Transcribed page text
============================================================

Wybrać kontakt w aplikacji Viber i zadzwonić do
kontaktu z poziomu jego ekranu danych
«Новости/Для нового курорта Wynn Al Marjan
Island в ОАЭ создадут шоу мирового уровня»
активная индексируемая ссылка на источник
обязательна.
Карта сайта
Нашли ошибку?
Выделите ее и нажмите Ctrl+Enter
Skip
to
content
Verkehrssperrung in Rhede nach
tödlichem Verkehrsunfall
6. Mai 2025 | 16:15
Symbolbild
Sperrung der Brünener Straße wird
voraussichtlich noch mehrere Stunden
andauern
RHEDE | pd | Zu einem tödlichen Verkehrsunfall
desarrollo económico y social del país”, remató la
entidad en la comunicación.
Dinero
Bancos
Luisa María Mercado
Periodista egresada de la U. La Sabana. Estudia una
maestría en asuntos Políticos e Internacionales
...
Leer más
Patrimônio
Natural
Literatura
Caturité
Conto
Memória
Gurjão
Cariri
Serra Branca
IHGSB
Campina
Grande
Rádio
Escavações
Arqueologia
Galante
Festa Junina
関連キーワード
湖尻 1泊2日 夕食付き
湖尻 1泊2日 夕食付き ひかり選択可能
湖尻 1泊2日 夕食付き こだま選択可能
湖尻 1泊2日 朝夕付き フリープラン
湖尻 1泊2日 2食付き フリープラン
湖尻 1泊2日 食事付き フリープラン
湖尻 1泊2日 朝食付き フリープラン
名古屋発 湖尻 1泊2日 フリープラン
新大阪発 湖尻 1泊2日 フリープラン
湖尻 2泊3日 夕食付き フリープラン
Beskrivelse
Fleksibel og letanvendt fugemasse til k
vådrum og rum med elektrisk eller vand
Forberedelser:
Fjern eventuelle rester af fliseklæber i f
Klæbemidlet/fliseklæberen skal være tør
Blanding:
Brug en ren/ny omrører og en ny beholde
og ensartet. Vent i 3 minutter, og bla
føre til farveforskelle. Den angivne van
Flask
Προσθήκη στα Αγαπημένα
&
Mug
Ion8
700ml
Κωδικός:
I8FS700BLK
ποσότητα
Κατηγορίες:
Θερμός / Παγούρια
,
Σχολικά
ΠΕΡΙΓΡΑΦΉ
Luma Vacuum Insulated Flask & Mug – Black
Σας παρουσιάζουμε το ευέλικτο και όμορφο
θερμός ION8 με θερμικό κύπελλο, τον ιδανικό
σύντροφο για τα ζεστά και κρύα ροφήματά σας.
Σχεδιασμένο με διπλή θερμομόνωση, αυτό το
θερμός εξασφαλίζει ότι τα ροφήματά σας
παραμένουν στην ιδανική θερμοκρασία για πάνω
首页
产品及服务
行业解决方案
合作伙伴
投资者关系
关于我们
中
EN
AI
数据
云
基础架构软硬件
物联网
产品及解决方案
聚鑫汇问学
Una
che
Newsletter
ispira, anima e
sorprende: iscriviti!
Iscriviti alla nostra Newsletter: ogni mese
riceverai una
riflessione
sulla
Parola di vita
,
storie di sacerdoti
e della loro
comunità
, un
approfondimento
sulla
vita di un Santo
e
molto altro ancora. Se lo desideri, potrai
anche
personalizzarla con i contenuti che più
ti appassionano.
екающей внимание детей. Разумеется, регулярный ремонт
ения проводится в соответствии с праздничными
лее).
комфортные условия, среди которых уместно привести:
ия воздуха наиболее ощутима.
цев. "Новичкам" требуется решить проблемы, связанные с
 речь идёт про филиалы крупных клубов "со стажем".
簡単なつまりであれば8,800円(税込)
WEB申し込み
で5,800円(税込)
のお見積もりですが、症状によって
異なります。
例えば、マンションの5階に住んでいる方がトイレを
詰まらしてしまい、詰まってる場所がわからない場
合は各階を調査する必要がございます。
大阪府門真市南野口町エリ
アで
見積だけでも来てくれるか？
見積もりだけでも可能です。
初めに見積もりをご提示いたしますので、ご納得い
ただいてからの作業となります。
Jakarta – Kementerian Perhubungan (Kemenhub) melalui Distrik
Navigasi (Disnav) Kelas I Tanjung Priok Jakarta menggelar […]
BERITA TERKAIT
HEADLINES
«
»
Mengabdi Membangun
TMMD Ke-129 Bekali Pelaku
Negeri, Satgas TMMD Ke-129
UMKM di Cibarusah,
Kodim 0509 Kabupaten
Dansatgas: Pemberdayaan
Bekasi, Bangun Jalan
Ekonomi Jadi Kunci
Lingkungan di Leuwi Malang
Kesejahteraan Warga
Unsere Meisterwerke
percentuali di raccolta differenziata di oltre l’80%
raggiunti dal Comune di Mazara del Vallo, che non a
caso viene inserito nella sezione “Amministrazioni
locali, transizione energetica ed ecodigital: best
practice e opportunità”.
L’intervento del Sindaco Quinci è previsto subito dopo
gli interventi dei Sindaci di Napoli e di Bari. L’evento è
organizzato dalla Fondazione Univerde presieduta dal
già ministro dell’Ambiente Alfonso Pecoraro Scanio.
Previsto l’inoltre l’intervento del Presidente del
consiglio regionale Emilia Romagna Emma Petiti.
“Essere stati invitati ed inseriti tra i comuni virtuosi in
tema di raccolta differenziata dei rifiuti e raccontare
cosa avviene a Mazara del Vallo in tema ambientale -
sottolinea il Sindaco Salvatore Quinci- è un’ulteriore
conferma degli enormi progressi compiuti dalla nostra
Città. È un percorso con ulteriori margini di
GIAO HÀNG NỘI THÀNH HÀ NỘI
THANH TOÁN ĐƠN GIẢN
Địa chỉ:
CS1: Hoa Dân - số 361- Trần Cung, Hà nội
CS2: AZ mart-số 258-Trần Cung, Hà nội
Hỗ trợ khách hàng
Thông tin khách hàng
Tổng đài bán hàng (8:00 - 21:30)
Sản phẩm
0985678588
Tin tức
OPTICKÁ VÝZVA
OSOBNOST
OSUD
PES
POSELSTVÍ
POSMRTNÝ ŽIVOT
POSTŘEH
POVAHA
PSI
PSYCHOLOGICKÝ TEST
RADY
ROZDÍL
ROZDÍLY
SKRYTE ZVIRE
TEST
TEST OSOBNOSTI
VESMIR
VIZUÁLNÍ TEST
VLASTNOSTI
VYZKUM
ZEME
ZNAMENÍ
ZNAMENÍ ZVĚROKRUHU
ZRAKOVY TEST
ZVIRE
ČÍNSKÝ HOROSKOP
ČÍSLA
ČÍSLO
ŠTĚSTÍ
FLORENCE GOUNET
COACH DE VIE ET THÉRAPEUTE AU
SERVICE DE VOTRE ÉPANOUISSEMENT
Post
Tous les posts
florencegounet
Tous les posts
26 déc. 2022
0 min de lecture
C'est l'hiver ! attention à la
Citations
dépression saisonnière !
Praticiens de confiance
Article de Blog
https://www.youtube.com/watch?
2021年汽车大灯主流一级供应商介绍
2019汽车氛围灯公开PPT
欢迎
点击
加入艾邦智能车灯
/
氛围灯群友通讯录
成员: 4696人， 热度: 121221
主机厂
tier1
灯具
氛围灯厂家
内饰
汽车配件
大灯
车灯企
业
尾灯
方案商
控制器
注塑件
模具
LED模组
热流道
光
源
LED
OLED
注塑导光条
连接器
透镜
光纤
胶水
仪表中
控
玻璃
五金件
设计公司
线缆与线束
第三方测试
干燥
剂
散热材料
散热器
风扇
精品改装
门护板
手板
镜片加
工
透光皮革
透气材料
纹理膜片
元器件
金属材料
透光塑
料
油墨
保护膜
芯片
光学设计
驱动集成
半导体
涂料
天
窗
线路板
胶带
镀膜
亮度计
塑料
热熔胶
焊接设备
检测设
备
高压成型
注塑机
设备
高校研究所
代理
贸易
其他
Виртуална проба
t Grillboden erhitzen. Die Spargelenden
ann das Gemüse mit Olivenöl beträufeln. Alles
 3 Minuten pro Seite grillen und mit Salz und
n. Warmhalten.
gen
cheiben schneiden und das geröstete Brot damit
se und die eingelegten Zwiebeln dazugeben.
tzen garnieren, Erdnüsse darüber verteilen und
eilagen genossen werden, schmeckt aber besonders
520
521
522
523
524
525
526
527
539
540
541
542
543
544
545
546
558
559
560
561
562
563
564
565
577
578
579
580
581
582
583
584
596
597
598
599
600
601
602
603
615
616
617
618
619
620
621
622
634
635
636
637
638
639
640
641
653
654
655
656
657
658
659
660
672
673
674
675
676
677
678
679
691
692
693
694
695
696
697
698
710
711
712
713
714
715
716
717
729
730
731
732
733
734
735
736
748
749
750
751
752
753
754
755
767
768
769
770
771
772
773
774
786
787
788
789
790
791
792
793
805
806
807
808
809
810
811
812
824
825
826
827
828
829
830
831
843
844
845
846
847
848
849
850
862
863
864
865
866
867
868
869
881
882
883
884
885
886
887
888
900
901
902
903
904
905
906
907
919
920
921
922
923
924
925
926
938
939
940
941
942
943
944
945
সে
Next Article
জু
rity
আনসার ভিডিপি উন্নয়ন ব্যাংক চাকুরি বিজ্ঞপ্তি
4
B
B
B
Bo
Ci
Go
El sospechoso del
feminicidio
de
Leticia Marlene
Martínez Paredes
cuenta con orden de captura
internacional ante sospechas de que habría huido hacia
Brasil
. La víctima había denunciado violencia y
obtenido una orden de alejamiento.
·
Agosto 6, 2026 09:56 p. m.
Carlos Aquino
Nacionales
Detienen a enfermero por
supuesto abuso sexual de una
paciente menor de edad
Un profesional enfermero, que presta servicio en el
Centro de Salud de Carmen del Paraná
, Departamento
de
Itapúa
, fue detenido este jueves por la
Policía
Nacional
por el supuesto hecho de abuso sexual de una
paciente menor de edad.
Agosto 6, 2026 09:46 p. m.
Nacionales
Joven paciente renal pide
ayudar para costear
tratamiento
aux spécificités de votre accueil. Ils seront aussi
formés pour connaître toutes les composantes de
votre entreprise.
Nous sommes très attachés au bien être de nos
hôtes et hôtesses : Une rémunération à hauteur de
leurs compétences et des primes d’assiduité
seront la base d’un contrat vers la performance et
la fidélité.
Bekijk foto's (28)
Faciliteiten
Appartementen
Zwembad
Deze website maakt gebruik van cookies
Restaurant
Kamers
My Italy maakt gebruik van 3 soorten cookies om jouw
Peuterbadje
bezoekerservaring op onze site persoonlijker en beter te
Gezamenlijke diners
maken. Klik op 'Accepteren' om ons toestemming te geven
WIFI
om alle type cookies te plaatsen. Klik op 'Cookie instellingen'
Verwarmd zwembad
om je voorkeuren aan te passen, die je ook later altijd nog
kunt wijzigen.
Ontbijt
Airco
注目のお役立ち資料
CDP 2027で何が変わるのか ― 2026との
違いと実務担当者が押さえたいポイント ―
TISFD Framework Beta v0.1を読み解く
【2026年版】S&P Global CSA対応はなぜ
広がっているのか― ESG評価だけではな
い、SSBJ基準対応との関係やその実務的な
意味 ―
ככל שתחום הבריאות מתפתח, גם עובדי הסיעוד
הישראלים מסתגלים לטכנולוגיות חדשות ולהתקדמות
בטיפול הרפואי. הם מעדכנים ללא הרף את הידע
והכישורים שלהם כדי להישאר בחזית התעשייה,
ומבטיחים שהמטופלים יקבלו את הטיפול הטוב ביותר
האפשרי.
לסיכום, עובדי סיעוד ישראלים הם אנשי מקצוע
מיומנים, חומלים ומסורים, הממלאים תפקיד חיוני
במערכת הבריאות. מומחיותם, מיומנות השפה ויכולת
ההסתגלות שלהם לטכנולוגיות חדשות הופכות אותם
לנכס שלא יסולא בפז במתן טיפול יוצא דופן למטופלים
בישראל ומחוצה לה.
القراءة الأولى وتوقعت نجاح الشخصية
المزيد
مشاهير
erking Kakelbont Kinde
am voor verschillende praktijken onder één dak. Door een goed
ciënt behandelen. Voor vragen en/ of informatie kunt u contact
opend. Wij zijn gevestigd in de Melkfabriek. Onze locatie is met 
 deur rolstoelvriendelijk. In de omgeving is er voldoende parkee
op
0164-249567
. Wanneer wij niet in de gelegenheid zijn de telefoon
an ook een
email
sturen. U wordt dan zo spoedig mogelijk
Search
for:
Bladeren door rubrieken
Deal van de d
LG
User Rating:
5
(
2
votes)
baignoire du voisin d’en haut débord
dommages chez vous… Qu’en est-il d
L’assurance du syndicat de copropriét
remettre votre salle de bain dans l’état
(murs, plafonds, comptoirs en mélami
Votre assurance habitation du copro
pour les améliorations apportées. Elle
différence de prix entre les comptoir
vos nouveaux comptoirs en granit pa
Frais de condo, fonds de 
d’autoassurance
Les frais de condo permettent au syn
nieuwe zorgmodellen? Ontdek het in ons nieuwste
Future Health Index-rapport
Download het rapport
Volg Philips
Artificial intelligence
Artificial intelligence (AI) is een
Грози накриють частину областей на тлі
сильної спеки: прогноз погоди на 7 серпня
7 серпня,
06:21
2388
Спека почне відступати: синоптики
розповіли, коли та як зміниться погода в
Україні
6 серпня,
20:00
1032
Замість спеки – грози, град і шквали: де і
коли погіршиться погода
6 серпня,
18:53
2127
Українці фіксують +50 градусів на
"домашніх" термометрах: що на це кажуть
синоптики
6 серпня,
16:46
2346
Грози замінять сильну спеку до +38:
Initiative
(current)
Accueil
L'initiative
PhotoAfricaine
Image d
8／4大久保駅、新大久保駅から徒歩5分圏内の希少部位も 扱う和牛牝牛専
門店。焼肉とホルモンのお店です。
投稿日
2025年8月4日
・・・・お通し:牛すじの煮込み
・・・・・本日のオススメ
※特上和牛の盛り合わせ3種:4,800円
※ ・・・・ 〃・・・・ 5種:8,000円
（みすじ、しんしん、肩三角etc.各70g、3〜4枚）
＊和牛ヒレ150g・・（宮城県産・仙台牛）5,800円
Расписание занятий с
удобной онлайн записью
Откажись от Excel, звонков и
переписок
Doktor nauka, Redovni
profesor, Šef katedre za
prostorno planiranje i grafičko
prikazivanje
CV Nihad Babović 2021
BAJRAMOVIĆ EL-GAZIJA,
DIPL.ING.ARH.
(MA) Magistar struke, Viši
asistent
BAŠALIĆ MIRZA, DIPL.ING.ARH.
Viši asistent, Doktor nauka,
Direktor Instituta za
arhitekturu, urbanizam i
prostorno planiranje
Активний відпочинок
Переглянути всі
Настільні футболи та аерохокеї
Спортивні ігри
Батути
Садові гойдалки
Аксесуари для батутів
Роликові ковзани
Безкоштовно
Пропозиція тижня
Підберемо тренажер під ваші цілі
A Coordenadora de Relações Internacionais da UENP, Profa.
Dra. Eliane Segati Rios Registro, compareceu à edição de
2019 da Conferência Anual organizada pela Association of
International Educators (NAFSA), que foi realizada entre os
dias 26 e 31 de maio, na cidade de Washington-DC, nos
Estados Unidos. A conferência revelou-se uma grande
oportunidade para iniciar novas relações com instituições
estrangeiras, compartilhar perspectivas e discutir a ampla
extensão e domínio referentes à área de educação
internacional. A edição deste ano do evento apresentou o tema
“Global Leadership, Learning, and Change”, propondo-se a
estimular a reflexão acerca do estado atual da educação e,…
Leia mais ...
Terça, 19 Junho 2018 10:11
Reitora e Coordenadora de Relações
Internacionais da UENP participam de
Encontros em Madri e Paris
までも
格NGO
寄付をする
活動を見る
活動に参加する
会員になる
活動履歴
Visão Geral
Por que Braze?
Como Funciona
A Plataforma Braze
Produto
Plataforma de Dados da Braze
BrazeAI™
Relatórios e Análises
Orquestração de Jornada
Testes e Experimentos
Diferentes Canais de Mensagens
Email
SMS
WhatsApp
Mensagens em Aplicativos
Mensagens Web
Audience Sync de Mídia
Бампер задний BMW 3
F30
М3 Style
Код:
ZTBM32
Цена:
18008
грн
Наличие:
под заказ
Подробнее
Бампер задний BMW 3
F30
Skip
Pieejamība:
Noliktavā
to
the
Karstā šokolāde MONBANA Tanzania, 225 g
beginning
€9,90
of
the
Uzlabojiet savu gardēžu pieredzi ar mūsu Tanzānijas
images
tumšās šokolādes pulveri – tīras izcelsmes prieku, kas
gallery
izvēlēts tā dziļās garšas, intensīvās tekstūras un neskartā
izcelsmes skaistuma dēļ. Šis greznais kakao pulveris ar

============================================================

**The problem**
Give the lines from the start of the records through the line containing "θερμός ION8 με θερμικό κύπελλο, τον ιδανικό" as a JSON list of strings, one string per line, with blank lines omitted.

**Written solution**
[
  "Wybrać kontakt w aplikacji Viber i zadzwonić do",
  "kontaktu z poziomu jego ekranu danych",
  "«Новости/Для нового курорта Wynn Al Marjan",
  "Island в ОАЭ создадут шоу мирового уровня»",
  "активная индексируемая ссылка на источник",
  "обязательна.",
  "Карта сайта",
  "Нашли ошибку?",
  "Выделите ее и нажмите Ctrl+Enter",
  "Skip",
  "to",
  "content",
  "Verkehrssperrung in Rhede nach",
  "tödlichem Verkehrsunfall",
  "6. Mai 2025 | 16:15",
  "Symbolbild",
  "Sperrung der Brünener Straße wird",
  "voraussichtlich noch mehrere Stunden",
  "andauern",
  "RHEDE | pd | Zu einem tödlichen Verkehrsunfall",
  "desarrollo económico y social del país”, remató la",
  "entidad en la comunicación.",
  "Dinero",
  "Bancos",
  "Luisa María Mercado",
  "Periodista egresada de la U. La Sabana. Estudia una",
  "maestría en asuntos Políticos e Internacionales",
  "...",
  "Leer más",
  "Patrimônio",
  "Natural",
  "Literatura",
  "Caturité",
  "Conto",
  "Memória",
  "Gurjão",
  "Cariri",
  "Serra Branca",
  "IHGSB",
  "Campina",
  "Grande",
  "Rádio",
  "Escavações",
  "Arqueologia",
  "Galante",
  "Festa Junina",
  "関連キーワード",
  "湖尻 1泊2日 夕食付き",
  "湖尻 1泊2日 夕食付き ひかり選択可能",
  "湖尻 1泊2日 夕食付き こだま選択可能",
  "湖尻 1泊2日 朝夕付き フリープラン",
  "湖尻 1泊2日 2食付き フリープラン",
  "湖尻 1泊2日 食事付き フリープラン",
  "湖尻 1泊2日 朝食付き フリープラン",
  "名古屋発 湖尻 1泊2日 フリープラン",
  "新大阪発 湖尻 1泊2日 フリープラン",
  "湖尻 2泊3日 夕食付き フリープラン",
  "Beskrivelse",
  "Fleksibel og letanvendt fugemasse til k",
  "vådrum og rum med elektrisk eller vand",
  "Forberedelser:",
  "Fjern eventuelle rester af fliseklæber i f",
  "Klæbemidlet/fliseklæberen skal være tør",
  "Blanding:",
  "Brug en ren/ny omrører og en ny beholde",
  "og ensartet. Vent i 3 minutter, og bla",
  "føre til farveforskelle. Den angivne van",
  "Flask",
  "Προσθήκη στα Αγαπημένα",
  "&",
  "Mug",
  "Ion8",
  "700ml",
  "Κωδικός:",
  "I8FS700BLK",
  "ποσότητα",
  "Κατηγορίες:",
  "Θερμός / Παγούρια",
  ",",
  "Σχολικά",
  "ΠΕΡΙΓΡΑΦΉ",
  "Luma Vacuum Insulated Flask & Mug – Black",
  "Σας παρουσιάζουμε το ευέλικτο και όμορφο",
  "θερμός ION8 με θερμικό κύπελλο, τον ιδανικό"
]